** Opening The data block **
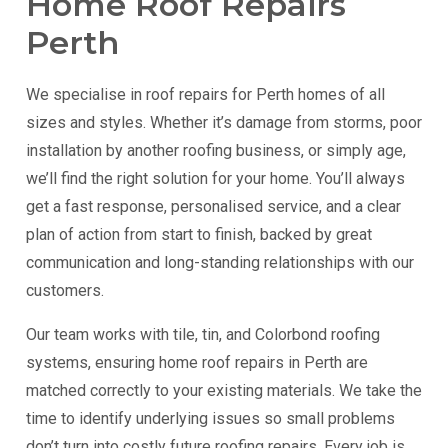
Home Roof Repairs
Perth
We specialise in roof repairs for Perth homes of all
sizes and styles. Whether it’s damage from storms, poor
installation by another roofing business, or simply age,
we’ll find the right solution for your home. You’ll always
get a fast response, personalised service, and a clear
plan of action from start to finish, backed by great
communication and long-standing relationships with our
customers.
Our team works with tile, tin, and Colorbond roofing
systems, ensuring home roof repairs in Perth are
matched correctly to your existing materials. We take the
time to identify underlying issues so small problems
don’t turn into costly future roofing repairs. Every job is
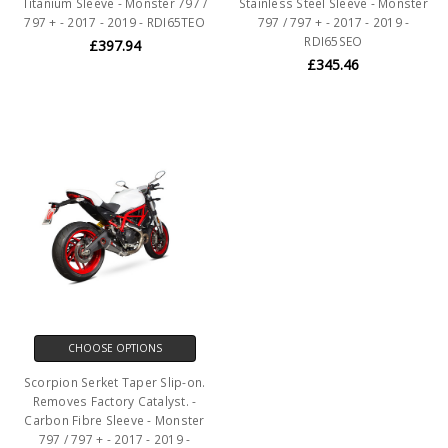
Titanium Sleeve - Monster 797 /
Stainless Steel Sleeve - Monster
797 + - 2017 - 2019 - RDI65TEO
797 / 797 + - 2017 - 2019 -
RDI65SEO
£397.94
£345.46
CHOOSE OPTIONS
Scorpion Serket Taper Slip-on.
Removes Factory Catalyst. -
Carbon Fibre Sleeve - Monster
797 / 797 + - 2017 - 2019 -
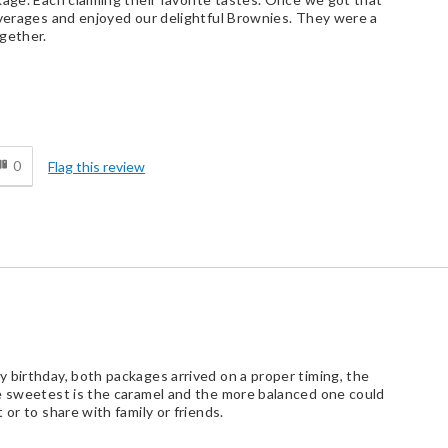
everages and enjoyed our delightful Brownies. They were a
gether.
d
0
Flag this review
 birthday, both packages arrived on a proper timing, the
he sweetest is the caramel and the more balanced one could
or to share with family or friends.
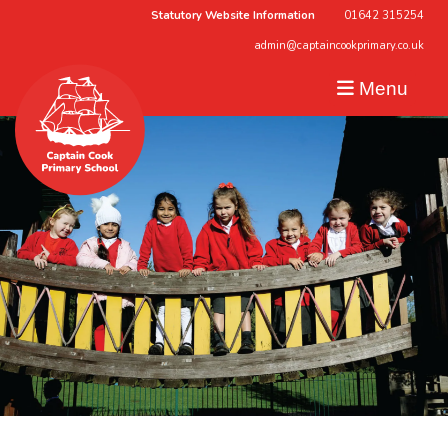
Statutory Website Information
01642 315254
admin@captaincookprimary.co.uk
Menu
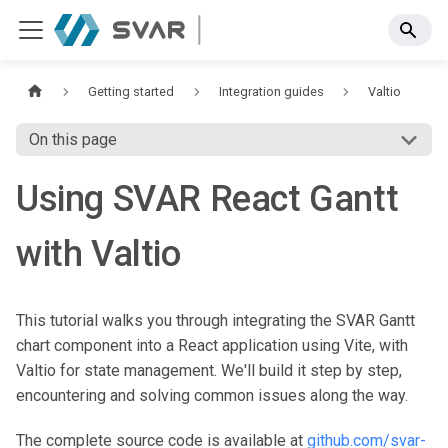
Getting started
Integration guides
Valtio
On this page
Using SVAR React Gantt
with Valtio
This tutorial walks you through integrating the SVAR Gantt
chart component into a React application using Vite, with
Valtio for state management. We'll build it step by step,
encountering and solving common issues along the way.
The complete source code is available at
github.com/svar-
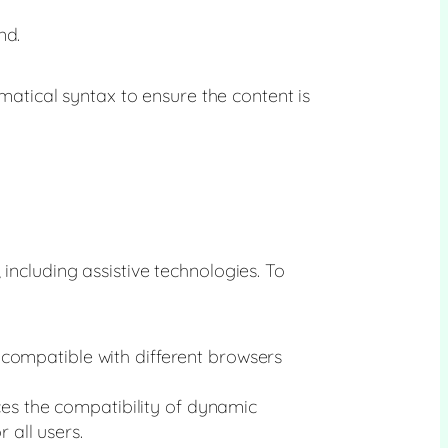
nd.
tical syntax to ensure the content is
including assistive technologies. To
compatible with different browsers
ces the compatibility of dynamic
 all users.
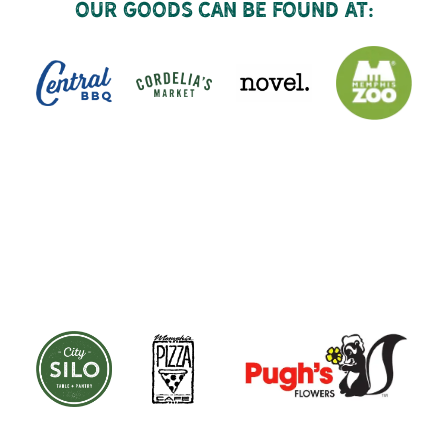
Our goods can be found at:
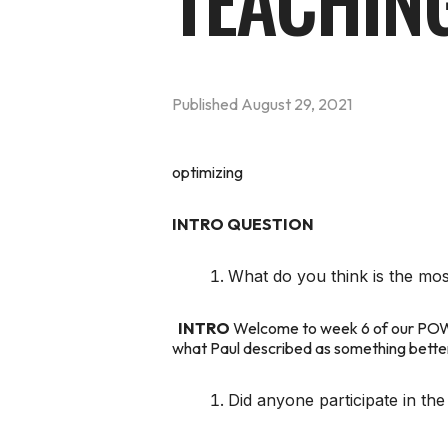
TEACHIN
Published
August 29, 2021
optimizing
INTRO QUESTION
What do you think is the mos
INTRO
Welcome to week 6 of our
PO
what Paul described as something better t
Did anyone participate in t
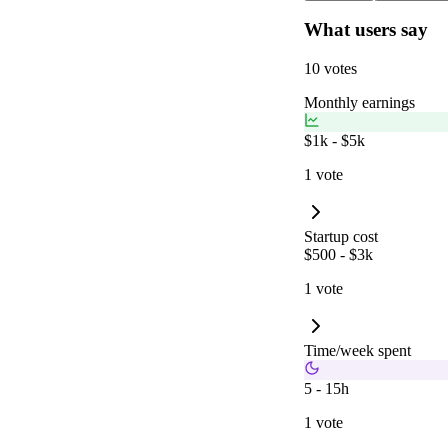
What users say
10 votes
Monthly earnings
$1k - $5k
1 vote
Startup cost
$500 - $3k
1 vote
Time/week spent
5 - 15h
1 vote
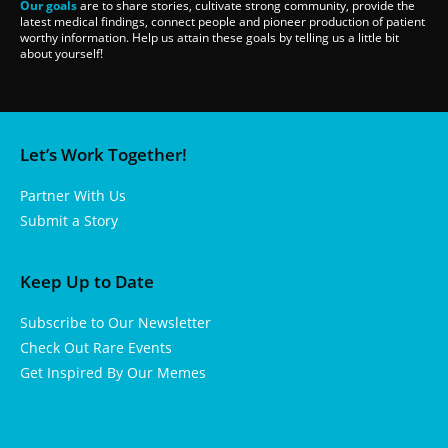
Our goals
are to share stories, cultivate strong community, provide the
latest medical findings, connect people and pioneer production of patient
worthy information. Help us attain these goals by telling us a little bit
about yourself!
Let’s Work Together!
Partner With Us
Submit a Story
Keep Up to Date
Subscribe to Our Newsletter
Check Out Rare Events
Get Inspired By Our Memes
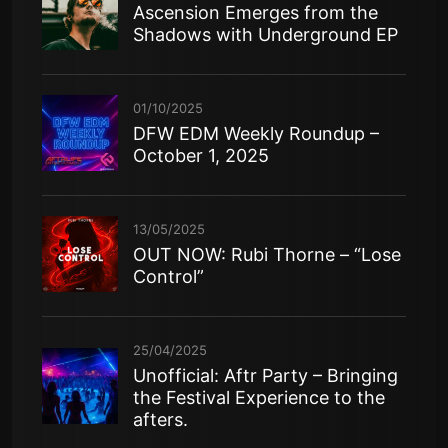
Ascension Emerges from the
Shadows with Underground EP
01/10/2025
DFW EDM Weekly Roundup –
October 1, 2025
13/05/2025
OUT NOW: Rubi Thorne – “Lose
Control”
25/04/2025
Unofficial: Aftr Party – Bringing
the Festival Experience to the
afters.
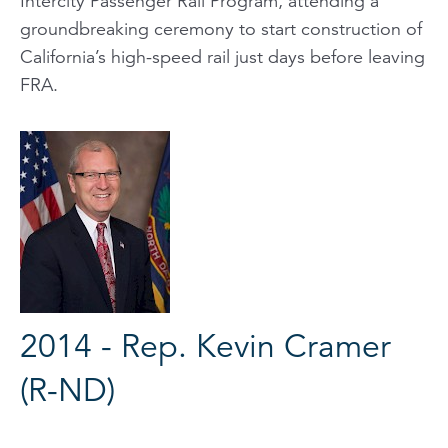
Intercity Passenger Rail Program, attending a
groundbreaking ceremony to start construction of
California’s high-speed rail just days before leaving
FRA.
2014 - Rep. Kevin Cramer
(R-ND)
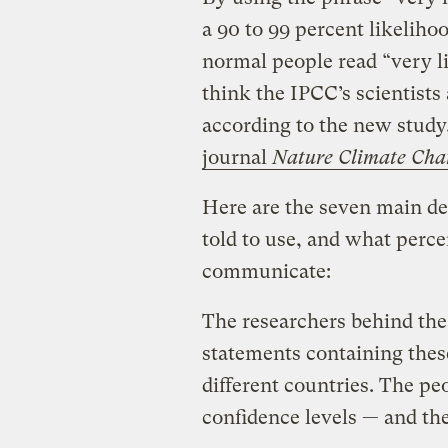
a 90 to 99 percent likeliho
normal people read “very li
think the IPCC’s scientists 
according to the new stud
journal
Nature Climate Cha
Here are the seven main de
told to use, and what perce
communicate:
The researchers behind the
statements containing thes
different countries. The pe
confidence levels — and the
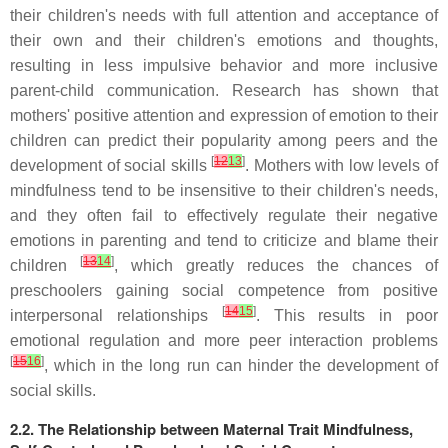
their children's needs with full attention and acceptance of
their own and their children's emotions and thoughts,
resulting in less impulsive behavior and more inclusive
parent-child communication. Research has shown that
mothers' positive attention and expression of emotion to their
children can predict their popularity among peers and the
[
12
13
]
development of social skills
. Mothers with low levels of
mindfulness tend to be insensitive to their children's needs,
and they often fail to effectively regulate their negative
emotions in parenting and tend to criticize and blame their
[
13
14
]
children
, which greatly reduces the chances of
preschoolers gaining social competence from positive
[
14
15
]
interpersonal relationships
. This results in poor
emotional regulation and more peer interaction problems
[
15
16
]
, which in the long run can hinder the development of
social skills.
2.2. The Relationship between Maternal Trait Mindfulness,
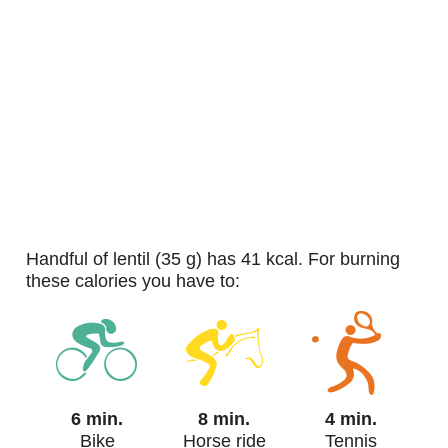
handful of lentil (35 g) has 41 kcal. For burning
these calories you have to:
6 min.
8 min.
4 min.
Bike
Horse ride
Tennis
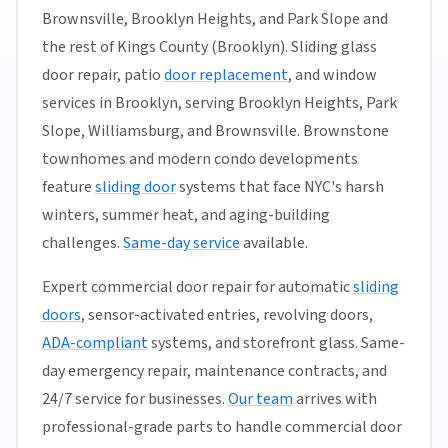
Brownsville, Brooklyn Heights, and Park Slope and
the rest of Kings County (Brooklyn). Sliding glass
door repair, patio
door replacement
, and window
services in Brooklyn, serving Brooklyn Heights, Park
Slope, Williamsburg, and Brownsville. Brownstone
townhomes and modern condo developments
feature
sliding door
systems that face NYC's harsh
winters, summer heat, and aging-building
challenges.
Same-day service
available.
Expert commercial door repair for automatic
sliding
doors
, sensor-activated entries, revolving doors,
ADA-compliant
systems, and storefront glass. Same-
day emergency repair, maintenance contracts, and
24/7 service for businesses.
Our team
arrives with
professional-grade parts to handle commercial door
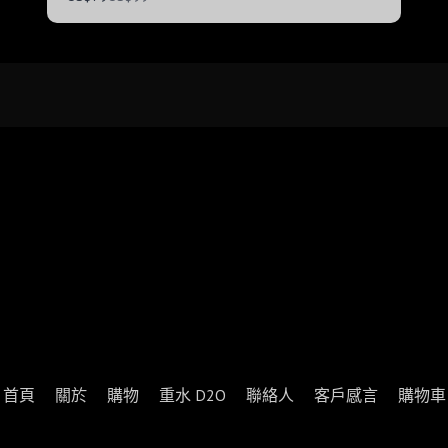
to
首頁
關於
購物
重水 D2O
聯絡人
客戶感言
購物車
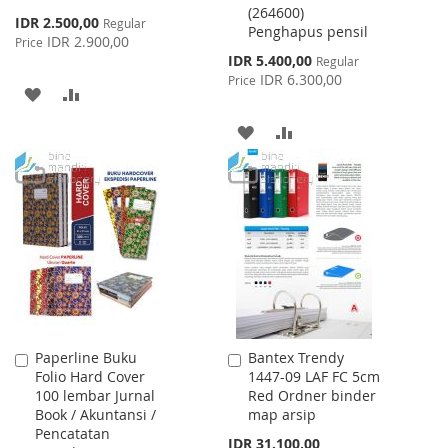
(264600)
Cart
Cart
Special
IDR 2.500,00
Regular
Penghapus pensil
Price
IDR 2.900,00
Price
Special
IDR 5.400,00
Regular
Price
IDR 6.300,00
Price
ADD
ADD
TO
TO
ADD
ADD
WISH
COMPARE
TO
TO
LIST
WISH
COMPARE
LIST
Paperline Buku
Bantex Trendy
Add
Add
Folio Hard Cover
1447-09 LAF FC 5cm
to
to
100 lembar Jurnal
Red Ordner binder
Cart
Cart
Book / Akuntansi /
map arsip
Pencatatan
IDR 31.100,00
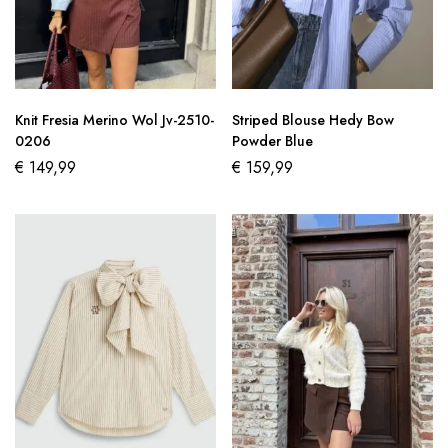
Knit Fresia Merino Wol Jv-2510-
Striped Blouse Hedy Bow
0206
Powder Blue
€
149,99
€
159,99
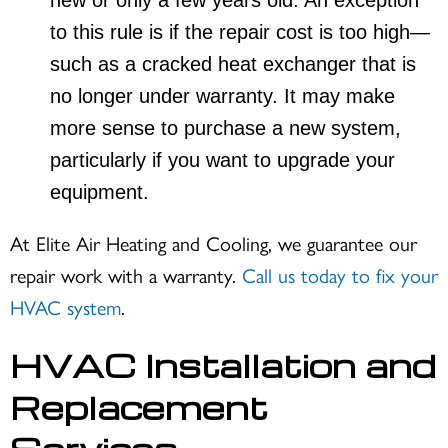
new or only a few years old. An exception
to this rule is if the repair cost is too high—
such as a cracked heat exchanger that is
no longer under warranty. It may make
more sense to purchase a new system,
particularly if you want to upgrade your
equipment.
At Elite Air Heating and Cooling, we guarantee our
repair work with a warranty.
Call us today to fix your
HVAC system
.
HVAC Installation and
Replacement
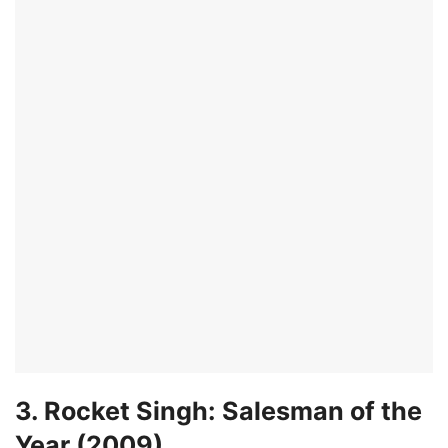
3. Rocket Singh: Salesman of the
Year (2009)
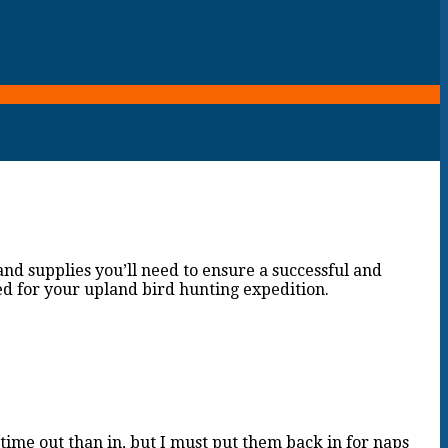
and supplies you’ll need to ensure a successful and
ed for your upland bird hunting expedition.
ime out than in, but I must put them back in for naps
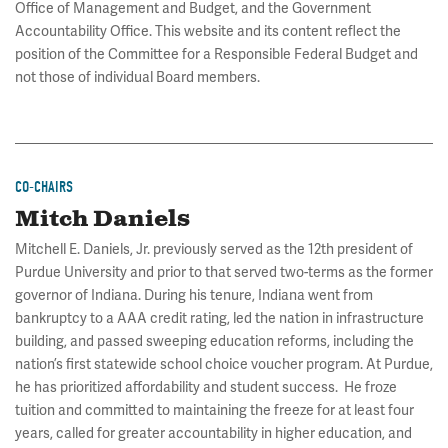
Office of Management and Budget, and the Government
Accountability Office. This website and its content reflect the
position of the Committee for a Responsible Federal Budget and
not those of individual Board members.
CO-CHAIRS
Mitch Daniels
Mitchell E. Daniels, Jr. previously served as the 12th president of
Purdue University and prior to that served two-terms as the former
governor of Indiana. During his tenure, Indiana went from
bankruptcy to a AAA credit rating, led the nation in infrastructure
building, and passed sweeping education reforms, including the
nation’s first statewide school choice voucher program. At Purdue,
he has prioritized affordability and student success. He froze
tuition and committed to maintaining the freeze for at least four
years, called for greater accountability in higher education, and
** Closing The data block **
Exercise directions -
Please give every line of text read from the records above as a JSON list of strings, one string per line. Leave out blank lines and the pictures.

Exercise solution -
[
  "Home Roof Repairs",
  "Perth",
  "We specialise in roof repairs for Perth homes of all",
  "sizes and styles. Whether it’s damage from storms, poor",
  "installation by another roofing business, or simply age,",
  "we’ll find the right solution for your home. You’ll always",
  "get a fast response, personalised service, and a clear",
  "plan of action from start to finish, backed by great",
  "communication and long-standing relationships with our",
  "customers.",
  "Our team works with tile, tin, and Colorbond roofing",
  "systems, ensuring home roof repairs in Perth are",
  "matched correctly to your existing materials. We take the",
  "time to identify underlying issues so small problems",
  "don’t turn into costly future roofing repairs. Every job is",
  "Titanium Sleeve - Monster 797 /",
  "Stainless Steel Sleeve - Monster",
  "797 + - 2017 - 2019 - RDI65TEO",
  "797 / 797 + - 2017 - 2019 -",
  "RDI65SEO",
  "£397.94",
  "£345.46",
  "CHOOSE OPTIONS",
  "Scorpion Serket Taper Slip-on.",
  "Removes Factory Catalyst. -",
  "Carbon Fibre Sleeve - Monster",
  "797 / 797 + - 2017 - 2019 -",
  "everages and enjoyed our delightful Brownies. They were a",
  "gether.",
  "d",
  "0",
  "Flag this review",
  " birthday, both packages arrived on a proper timing, the",
  "he sweetest is the caramel and the more balanced one could",
  "or to share with family or friends.",
  "Statutory Website Information",
  "01642 315254",
  "admin@captaincookprimary.co.uk",
  "Menu",
  "Getting started",
  "Integration guides",
  "Valtio",
  "On this page",
  "Using SVAR React Gantt",
  "with Valtio",
  "This tutorial walks you through integrating the SVAR Gantt",
  "chart component into a React application using Vite, with",
  "Valtio for state management. We'll build it step by step,",
  "encountering and solving common issues along the way.",
  "The complete source code is available at",
  "github.com/svar-",
  "nd.",
  "tical syntax to ensure the content is",
  "including assistive technologies. To",
  "compatible with different browsers",
  "ces the compatibility of dynamic",
  " all users.",
  "Our goods can be found at:",
  "TEACHIN",
  "Published",
  "August 29, 2021",
  "optimizing",
  "INTRO QUESTION",
  "What do you think is the mos",
  "INTRO",
  "Welcome to week 6 of our",
  "PO",
  "what Paul described as something better t",
  "Did anyone participate in t",
  "What users say",
  "10 votes",
  "Monthly earnings",
  "$1k - $5k",
  "1 vote",
  "Startup cost",
  "$500 - $3k",
  "1 vote",
  "Time/week spent",
  "5 - 15h",
  "1 vote",
  "Our goals",
  "are to share stories, cultivate strong community, provide the",
  "latest medical findings, connect people and pioneer production of patient",
  "worthy information. Help us attain these goals by telling us a little bit",
  "about yourself!",
  "Let’s Work Together!",
  "Partner With Us",
  "Submit a Story",
  "Keep Up to Date",
  "Subscribe to Our Newsletter",
  "Check Out Rare Events",
  "Get Inspired By Our Memes",
  "Ascension Emerges from the",
  "Shadows with Underground EP",
  "01/10/2025",
  "DFW EDM Weekly Roundup –",
  "October 1, 2025",
  "13/05/2025",
  "OUT NOW: Rubi Thorne – “Lose",
  "Control”",
  "25/04/2025",
  "Unofficial: Aftr Party – Bringing",
  "the Festival Experience to the",
  "afters.",
  "Intercity Passenger Rail Program, attending a",
  "groundbreaking ceremony to start construction of",
  "California’s high-speed rail just days before leaving",
  "FRA.",
  "2014 - Rep. Kevin Cramer",
  "(R-ND)",
  "a 90 to 99 percent likeliho",
  "normal people read “very li",
  "think the IPCC’s scientists ",
  "according to the new stud",
  "journal",
  "Nature Climate Cha",
  "Here are the seven main de",
  "told to use, and what perce",
  "communicate:",
  "The researchers behind the",
  "statements containing thes",
  "different countries. The pe",
  "confidence levels — and the",
  "their children's needs with full attention and acceptance of",
  "their own and their children's emotions and thoughts,",
  "resulting in less impulsive behavior and more inclusive",
  "parent-child communication. Research has shown that",
  "mothers' positive attention and expression of emotion to their",
  "children can predict their popularity among peers and the",
  "[",
  "12",
  "13",
  "]",
  "development of social skills",
  ". Mothers with low levels of",
  "mindfulness tend to be insensitive to their children's needs,",
  "and they often fail to effectively regulate their negative",
  "emotions in parenting and tend to criticize and blame their",
  "[",
  "13",
  "14",
  "]",
  "children",
  ", which greatly reduces the chances of",
  "preschoolers gaining social competence from positive",
  "[",
  "14",
  "15",
  "]",
  "interpersonal relationships",
  ". This results in poor",
  "emotional regulation and more peer interaction problems",
  "[",
  "15",
  "16",
  "]",
  ", which in the long run can hinder the development of",
  "social skills.",
  "2.2. The Relationship between Maternal Trait Mindfulness,",
  "handful of lentil (35 g) has 41 kcal. For burning",
  "these calories you have to:",
  "6 min.",
  "8 min.",
  "4 min.",
  "Bike",
  "Horse ride",
  "Tennis",
  "Brownsville, Brooklyn Heights, and Park Slope and",
  "the rest of Kings County (Brooklyn). Sliding glass",
  "door repair, patio",
  "door replacement",
  ", and window",
  "services in Brooklyn, serving Brooklyn Heights, Park",
  "Slope, Williamsburg, and Brownsville. Brownstone",
  "townhomes and modern condo developments",
  "feature",
  "sliding door",
  "systems that face NYC's harsh",
  "winters, summer heat, and aging-building",
  "challenges.",
  "Same-day service",
  "available.",
  "Expert commercial door repair for automatic",
  "sliding",
  "doors",
  ", sensor-activated entries, revolving doors,",
  "ADA-compliant",
  "systems, and storefront glass. Same-",
  "day emergency repair, maintenance contracts, and",
  "24/7 service for businesses.",
  "Our team",
  "arrives with",
  "professional-grade parts to handle commercial door",
  "to",
  "首頁",
  "關於",
  "購物",
  "重水 D2O",
  "聯絡人",
  "客戶感言",
  "購物車",
  "(264600)",
  "Cart",
  "Cart",
  "Special",
  "IDR 2.500,00",
  "Regular",
  "Penghapus pensil",
  "Price",
  "IDR 2.900,00",
  "Price",
  "Special",
  "IDR 5.400,00",
  "Regular",
  "Price",
  "IDR 6.300,00",
  "Price",
  "ADD",
  "ADD",
  "TO",
  "TO",
  "ADD",
  "ADD",
  "WISH",
  "COMPARE",
  "TO",
  "TO",
  "LIST",
  "WISH",
  "COMPARE",
  "LIST",
  "Paperline Buku",
  "Bantex Trendy",
  "Add",
  "Add",
  "Folio Hard Cover",
  "1447-09 LAF FC 5cm",
  "to",
  "to",
  "100 lembar Jurnal",
  "Red Ordner binder",
  "Cart",
  "Cart",
  "Book / Akuntansi /",
  "map arsip",
  "Pencatatan",
  "IDR 31.100,00",
  "Knit Fresia Merino Wol Jv-2510-",
  "Striped Blouse Hedy Bow",
  "0206",
  "Powder Blue",
  "€",
  "149,99",
  "€",
  "159,99",
  "new or only a few years old. An exception",
  "to this rule is if the repair cost is too high—",
  "such as a cracked heat exchanger that is",
  "no longer under warranty. It may make",
  "more sense to purchase a new system,",
  "particularly if you want to upgrade your",
  "equipment.",
  "At Elite Air Heating and Cooling, we guarantee our",
  "repair work with a warranty.",
  "Call us today to fix your",
  "HVAC system",
  ".",
  "HVAC Installation and",
  "Replacement",
  "3. Rocket Singh: Salesman of the",
  "Year (2009)",
  "and supplies you’ll need to ensure a successful and",
  "ed for your upland bird hunting expedition.",
  "ime out than in, but I must put them back in for naps",
  "Office of Management and Budget, and the Government",
  "Accountability Office. This website and its content reflect the",
  "position of the Committee for a Responsible Federal Budget and",
  "not those of individual Board members.",
  "CO-CHAIRS",
  "Mitch Daniels",
  "Mitchell E. Daniels, Jr. previously served as the 12th president of",
  "Purdue University and prior to that served two-terms as the former",
  "governor of Indiana. During his tenure, Indiana went from",
  "bankruptcy to a AAA credit rating, led the nation in infrastructure",
  "building, and passed sweeping education reforms, including the",
  "nation’s first statewide school choice voucher program. At Purdue,",
  "he has prioritized affordability and student success. He froze",
  "tuition and committed to maintaining the freeze for at least four",
  "years, called for greater accountability in higher education, and"
]